Patients with rheumatic diseases who had not previously received osteoporosis drugs and were newly treated with prednisolone ≥ 15 mg/day were randomly assigned to receive ROMO (ROMO-DMAb group), DMAb, or risedronate. Over a 36-month period, we measured bone mineral density (BMD) at the lumbar spine, femoral neck, and total hip every 6 months.

Results

Thirty-nine patients (median [interquartile ranges] age 72.0 [67.3 – 78.8] years; 69.2% women; prednisolone dose 20.0 [15.0 – 50.0] mg/day) were enrolled. The median percent change in lumbar spine BMD from baseline at 36 months was greatest in the ROMO-DMAb group (ROMO-DMAb; 11.3 [6.8 – 13.8] %, DMAb; 9.4 [4.7 – 13.5] %, BP; 2.1 [-1.3 – 6.8] %).

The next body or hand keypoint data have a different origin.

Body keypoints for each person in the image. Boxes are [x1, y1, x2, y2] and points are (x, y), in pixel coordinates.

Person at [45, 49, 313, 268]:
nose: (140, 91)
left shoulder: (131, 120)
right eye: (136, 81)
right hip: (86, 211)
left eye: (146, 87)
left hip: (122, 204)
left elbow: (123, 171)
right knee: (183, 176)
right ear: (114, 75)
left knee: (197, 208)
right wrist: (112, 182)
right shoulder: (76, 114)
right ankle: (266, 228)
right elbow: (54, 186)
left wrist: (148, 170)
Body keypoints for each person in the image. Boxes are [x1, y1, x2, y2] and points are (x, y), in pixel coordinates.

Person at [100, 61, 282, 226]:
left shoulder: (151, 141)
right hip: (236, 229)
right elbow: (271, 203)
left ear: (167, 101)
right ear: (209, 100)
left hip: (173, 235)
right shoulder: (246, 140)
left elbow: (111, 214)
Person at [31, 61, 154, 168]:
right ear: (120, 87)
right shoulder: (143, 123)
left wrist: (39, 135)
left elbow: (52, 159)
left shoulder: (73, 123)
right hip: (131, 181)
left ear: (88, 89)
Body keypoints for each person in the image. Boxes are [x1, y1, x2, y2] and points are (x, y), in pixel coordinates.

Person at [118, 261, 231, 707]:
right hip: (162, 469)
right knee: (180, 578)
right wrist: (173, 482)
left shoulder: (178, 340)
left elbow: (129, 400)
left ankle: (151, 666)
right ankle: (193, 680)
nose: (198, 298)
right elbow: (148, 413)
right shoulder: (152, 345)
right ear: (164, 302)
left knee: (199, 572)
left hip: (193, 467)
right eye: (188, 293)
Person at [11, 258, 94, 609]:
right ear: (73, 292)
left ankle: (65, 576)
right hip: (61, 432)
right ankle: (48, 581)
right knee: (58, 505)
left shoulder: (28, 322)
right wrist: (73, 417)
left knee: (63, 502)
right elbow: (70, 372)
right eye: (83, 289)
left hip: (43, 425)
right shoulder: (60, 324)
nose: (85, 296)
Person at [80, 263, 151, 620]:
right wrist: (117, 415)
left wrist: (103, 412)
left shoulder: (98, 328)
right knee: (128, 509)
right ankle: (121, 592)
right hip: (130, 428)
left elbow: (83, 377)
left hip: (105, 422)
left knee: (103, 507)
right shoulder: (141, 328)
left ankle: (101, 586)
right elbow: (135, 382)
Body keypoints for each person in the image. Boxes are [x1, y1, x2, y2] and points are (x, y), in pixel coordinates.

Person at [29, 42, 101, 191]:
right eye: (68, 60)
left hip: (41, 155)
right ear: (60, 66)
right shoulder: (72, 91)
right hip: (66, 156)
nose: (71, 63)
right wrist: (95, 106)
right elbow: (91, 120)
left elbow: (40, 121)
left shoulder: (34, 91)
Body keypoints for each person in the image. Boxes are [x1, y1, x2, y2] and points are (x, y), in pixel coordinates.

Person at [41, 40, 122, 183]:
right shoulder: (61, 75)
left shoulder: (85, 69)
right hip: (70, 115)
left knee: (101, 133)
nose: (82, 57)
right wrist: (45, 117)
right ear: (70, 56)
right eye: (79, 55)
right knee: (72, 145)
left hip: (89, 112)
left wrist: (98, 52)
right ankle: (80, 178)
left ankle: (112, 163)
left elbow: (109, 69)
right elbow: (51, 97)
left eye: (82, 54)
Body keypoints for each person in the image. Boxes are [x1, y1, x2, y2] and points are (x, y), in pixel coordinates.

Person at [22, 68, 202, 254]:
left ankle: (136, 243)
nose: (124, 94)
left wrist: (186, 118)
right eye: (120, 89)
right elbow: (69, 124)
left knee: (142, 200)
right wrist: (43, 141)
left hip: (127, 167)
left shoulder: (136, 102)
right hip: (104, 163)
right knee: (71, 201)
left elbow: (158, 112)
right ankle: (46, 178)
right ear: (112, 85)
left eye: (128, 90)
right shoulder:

The changes in the femoral neck and total hip were similar between the ROMO-DMAb and DMAb groups, and the increases were much smaller than that in the lumbar spine. Serum levels of total type I procollagen-N-propeptide and tartrate-resistant acid phosphatase-5b decreased in all groups from month 3.

Conclusion

Sequential treatment with ROMO followed by DMAb increased lumbar spine BMD more than DMAb or BP alone up to 36 months, demonstrating the efficacy of this treatment strategy.